Both Nyuykonge and Fimmuchime, who are studying at Mount St. Mary's Seminary in Emmitsburg, Md., were surprised when they learned they’d be leaving Cameroon for the U.S. “It was (scary) to me because I hadn’t been in the U.S before and had no clue (about) the culture here,” said Nyuykonge. “But I remember vividly that I told (my bishop) through the phone that evening that if that was the will of God and will of the church for me at this time, I (would) be happy to obey it.”

 

The Diocese of Kumbo and Cameroon in general is suffering in many ways, said Father Mbinkar. Cameroon is in the midst of a civil war between the ruling French-speaking majority and the English-speaking minority. Kumbo is in the English-speaking region, and has been greatly impacted. “It’s the area that is hardest hit because being in the remote area, the rural area, that’s where the fighters all hide so the soldiers come in their armored cars and spray bullets everywhere,” he said. “The church is the only source of hope for the people now with the help of other organizations that send aid to displaced people.”

 

People are often caught in the middle between the two warring factions, Nyuykonge said. “People in the diocese are in a dilemma because if you associate with the military, the separatist fighters will consider you as a traitor and your life is at risk. And if you happen to cooperate with the separatist fighters, the military will consider you a traitor and the result for both camps will be the taking away of life,” he said.

 

Ministry is very difficult, said Fimmuchime. “Many parishes are inaccessible because of the road blockages and the presence of many control posts both of the separatist fighters and the Cameroon military,” he said. “Priests cover long distances, trekking from one mission church to another. One of the greatest aspects of pastoral ministry now is feeding the internally displaced. Most of these people who have been rendered homeless find refuge in the (diocesan) Pastoral Centre and the bishop works daily for their upkeep.”

 

The political instability also has led to great danger. “Priests, seminarians, religious and even the lay faithful are frequently being kidnapped and huge sums of money are demanded by the separatist fighters before they are released. I was a one-time victim,” said Fimmuchime. “My bishop was asked to pay a sum of 450,000 francs. I was fortunate to escape, and the money was not paid although my books and (clothes) remained with them.”

 

Though life is difficult in Cameroon, Nyuykonge said he misses his family and seminary classmates, and the traditional dish fufu corn and huckleberry.
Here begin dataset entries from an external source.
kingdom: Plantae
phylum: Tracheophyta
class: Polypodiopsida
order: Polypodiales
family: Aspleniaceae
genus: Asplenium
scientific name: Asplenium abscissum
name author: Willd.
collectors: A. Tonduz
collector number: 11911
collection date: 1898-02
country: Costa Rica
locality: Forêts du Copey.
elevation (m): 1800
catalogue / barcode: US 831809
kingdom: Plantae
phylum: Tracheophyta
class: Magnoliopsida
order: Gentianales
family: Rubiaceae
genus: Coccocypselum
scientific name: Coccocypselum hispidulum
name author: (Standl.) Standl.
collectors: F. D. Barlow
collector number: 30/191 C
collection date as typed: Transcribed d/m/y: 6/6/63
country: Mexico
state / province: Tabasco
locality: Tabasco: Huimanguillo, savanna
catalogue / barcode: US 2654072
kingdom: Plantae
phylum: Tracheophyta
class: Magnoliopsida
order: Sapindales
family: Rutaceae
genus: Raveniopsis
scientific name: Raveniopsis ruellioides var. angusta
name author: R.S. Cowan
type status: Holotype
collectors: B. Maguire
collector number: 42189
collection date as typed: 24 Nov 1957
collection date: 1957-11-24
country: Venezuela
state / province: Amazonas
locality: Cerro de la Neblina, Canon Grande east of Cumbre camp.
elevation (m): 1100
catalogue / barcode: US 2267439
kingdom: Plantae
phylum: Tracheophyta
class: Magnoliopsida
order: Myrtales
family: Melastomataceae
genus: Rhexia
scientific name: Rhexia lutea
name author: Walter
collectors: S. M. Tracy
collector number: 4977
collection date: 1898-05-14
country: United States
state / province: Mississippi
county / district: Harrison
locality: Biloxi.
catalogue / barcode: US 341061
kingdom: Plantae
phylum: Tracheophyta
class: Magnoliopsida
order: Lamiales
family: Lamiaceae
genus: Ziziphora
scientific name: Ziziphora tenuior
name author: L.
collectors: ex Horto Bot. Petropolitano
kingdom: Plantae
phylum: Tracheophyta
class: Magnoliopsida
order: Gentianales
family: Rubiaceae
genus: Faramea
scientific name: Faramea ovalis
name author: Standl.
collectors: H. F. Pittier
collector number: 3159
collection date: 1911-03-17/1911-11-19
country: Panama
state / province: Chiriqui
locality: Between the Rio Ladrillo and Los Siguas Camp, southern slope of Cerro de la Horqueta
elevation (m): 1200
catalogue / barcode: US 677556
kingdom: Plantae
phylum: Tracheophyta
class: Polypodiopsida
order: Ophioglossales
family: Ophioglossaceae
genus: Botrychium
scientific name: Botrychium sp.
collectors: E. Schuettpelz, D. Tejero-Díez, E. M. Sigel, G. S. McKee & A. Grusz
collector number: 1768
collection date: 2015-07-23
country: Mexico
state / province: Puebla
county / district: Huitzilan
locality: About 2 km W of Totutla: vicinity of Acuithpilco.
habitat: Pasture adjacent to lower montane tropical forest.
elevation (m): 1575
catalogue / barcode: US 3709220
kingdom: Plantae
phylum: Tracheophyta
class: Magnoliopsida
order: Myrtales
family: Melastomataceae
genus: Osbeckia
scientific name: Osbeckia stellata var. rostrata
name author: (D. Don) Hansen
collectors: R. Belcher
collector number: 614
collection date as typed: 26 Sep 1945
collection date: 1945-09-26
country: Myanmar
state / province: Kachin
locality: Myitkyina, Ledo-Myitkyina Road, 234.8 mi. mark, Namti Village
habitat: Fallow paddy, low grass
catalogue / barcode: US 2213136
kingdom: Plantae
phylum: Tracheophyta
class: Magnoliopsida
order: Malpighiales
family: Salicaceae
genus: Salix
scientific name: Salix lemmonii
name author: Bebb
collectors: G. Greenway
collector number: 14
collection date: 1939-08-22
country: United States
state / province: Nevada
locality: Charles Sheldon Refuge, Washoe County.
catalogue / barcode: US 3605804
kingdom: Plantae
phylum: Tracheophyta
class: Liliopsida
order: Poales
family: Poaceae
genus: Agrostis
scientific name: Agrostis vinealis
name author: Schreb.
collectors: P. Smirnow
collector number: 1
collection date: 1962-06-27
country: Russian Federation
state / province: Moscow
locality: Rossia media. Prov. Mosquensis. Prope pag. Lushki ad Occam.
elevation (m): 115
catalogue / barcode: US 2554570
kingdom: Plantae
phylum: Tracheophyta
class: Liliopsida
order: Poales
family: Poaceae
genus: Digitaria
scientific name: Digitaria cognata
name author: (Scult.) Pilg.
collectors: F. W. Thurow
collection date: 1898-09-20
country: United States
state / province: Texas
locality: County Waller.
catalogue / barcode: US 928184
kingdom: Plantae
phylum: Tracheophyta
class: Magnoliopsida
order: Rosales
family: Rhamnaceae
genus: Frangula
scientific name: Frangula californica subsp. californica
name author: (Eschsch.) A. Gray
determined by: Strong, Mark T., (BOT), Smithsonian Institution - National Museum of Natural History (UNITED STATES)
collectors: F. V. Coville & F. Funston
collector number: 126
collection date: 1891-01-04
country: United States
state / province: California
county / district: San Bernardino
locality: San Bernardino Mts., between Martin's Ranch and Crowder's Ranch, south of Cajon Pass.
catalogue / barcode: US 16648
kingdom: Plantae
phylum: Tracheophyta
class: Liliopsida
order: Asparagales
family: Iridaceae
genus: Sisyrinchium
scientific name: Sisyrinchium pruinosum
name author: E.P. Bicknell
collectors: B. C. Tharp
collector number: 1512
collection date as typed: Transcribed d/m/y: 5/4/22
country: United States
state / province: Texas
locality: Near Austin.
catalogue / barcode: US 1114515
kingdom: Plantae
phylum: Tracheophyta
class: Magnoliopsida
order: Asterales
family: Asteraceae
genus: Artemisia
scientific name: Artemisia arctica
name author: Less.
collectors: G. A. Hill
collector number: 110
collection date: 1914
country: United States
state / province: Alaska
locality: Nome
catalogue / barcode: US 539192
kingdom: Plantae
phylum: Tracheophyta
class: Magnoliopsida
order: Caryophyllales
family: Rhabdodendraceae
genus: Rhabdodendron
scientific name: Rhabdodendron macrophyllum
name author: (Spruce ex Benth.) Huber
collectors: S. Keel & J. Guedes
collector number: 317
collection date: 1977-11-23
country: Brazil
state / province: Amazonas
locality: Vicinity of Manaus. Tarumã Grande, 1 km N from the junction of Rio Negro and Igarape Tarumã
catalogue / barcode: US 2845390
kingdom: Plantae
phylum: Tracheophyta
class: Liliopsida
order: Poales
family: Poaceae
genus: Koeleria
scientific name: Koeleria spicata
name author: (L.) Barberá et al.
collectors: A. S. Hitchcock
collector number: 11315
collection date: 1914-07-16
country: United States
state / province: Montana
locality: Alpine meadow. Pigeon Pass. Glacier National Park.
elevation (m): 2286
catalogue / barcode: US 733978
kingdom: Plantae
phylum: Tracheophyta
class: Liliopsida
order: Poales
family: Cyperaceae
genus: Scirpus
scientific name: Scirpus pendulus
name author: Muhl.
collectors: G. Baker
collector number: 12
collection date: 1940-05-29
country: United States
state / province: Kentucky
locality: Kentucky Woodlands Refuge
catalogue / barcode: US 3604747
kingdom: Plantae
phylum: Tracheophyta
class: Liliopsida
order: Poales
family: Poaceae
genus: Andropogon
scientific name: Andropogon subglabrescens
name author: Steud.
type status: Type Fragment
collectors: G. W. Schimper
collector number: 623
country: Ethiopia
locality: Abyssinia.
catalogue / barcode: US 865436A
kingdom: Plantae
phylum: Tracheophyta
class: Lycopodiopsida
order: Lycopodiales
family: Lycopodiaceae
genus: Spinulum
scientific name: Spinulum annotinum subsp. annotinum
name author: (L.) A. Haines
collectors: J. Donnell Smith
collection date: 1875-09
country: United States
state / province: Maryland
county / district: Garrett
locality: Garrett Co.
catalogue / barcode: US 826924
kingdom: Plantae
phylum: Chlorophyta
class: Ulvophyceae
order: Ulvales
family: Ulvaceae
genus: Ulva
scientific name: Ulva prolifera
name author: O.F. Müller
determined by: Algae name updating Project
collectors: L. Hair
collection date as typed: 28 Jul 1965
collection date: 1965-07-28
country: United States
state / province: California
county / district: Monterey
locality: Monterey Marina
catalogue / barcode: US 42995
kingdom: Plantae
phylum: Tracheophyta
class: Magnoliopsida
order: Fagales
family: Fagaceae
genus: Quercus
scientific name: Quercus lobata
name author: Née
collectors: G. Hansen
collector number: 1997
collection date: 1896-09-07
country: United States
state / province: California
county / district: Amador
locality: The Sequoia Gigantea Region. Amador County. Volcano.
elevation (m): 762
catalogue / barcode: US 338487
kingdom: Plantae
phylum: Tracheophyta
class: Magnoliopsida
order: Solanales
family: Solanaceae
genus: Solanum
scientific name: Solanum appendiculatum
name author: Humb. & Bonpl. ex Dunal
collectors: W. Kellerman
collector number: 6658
But he’s excited to become a priest. “I also look forward to being a happy priest, serving wherever I am called to serve by the bishop and being able to bring the joy I have always longed for to the people I will minister to,” he said.

 

Fimmuchime echoed that willingness to serve and requested prayers for the people of Cameroon. “I wish that the Diocese of Arlington should join the Diocese of Kumbo in saying the prayer for peace by St. Francis of Assisi. This prayer is said every day in all mission churches in the Diocese of Kumbo after Mass,” he said. “I wish that Masses be said for the innocent souls lost throughout these five years and for the families displaced.”